Maxco Futures – Asian equities weakened on Tuesday, following a mixed session on Wall Street, as regional investors locked in profits after an extended rally amid rising uncertainty over the direction of global monetary policy.
Japan’s Nikkei 225 fell 1.7% to 51,497.20 after hitting a record high last week, while South Korea’s Kospi slumped 2.4%, dragged down by profit-taking in tech shares. Australia’s S&P/ASX 200 edged 0.9% lower, and Hong Kong’s Hang Seng slipped 0.6%. On the mainland, the Shanghai Composite dropped 0.4% amid weak domestic investor appetite.
The correction in Asia came after U.S. tech heavyweights once again led gains on Wall Street.

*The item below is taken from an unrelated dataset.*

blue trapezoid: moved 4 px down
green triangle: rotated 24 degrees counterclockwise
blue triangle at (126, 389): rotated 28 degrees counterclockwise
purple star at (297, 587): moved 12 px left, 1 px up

Nvidia Corp. rose 2.2%, while Amazon.com Inc. jumped nearly 4% after announcing a US$38 billion deal with OpenAI to utilize Amazon Web Services’ cloud infrastructure for AI workloads.
Optimism surrounding artificial intelligence continues to be a key driver of global sentiment, though some analysts warned that tech stock valuations are now entering overbought territory.
“The market in Asia is starting to run out of steam after an overly rapid rally, while U.S. investors remain highly optimistic about growth in the AI sector,” said a market analyst in Singapore.
Meanwhile, U.S. economic data showed that manufacturing activity contracted more sharply than expected in October, adding to signs that the economy’s momentum is slowing. However, U.S. Treasury yields remained elevated, keeping the U.S. dollar in a strong range.
Market participants are now awaiting further remarks from Federal Reserve officials, looking for fresh signals on the timing of the next interest rate cut, following last week’s hawkish comments from Fed Chair Jerome Powell.
Overall, Tuesday’s trading reflected a cautious rotation in global markets, with investors balancing AI-driven euphoria on Wall Street against the need to secure profits in Asia, where several benchmarks recently touched record highs.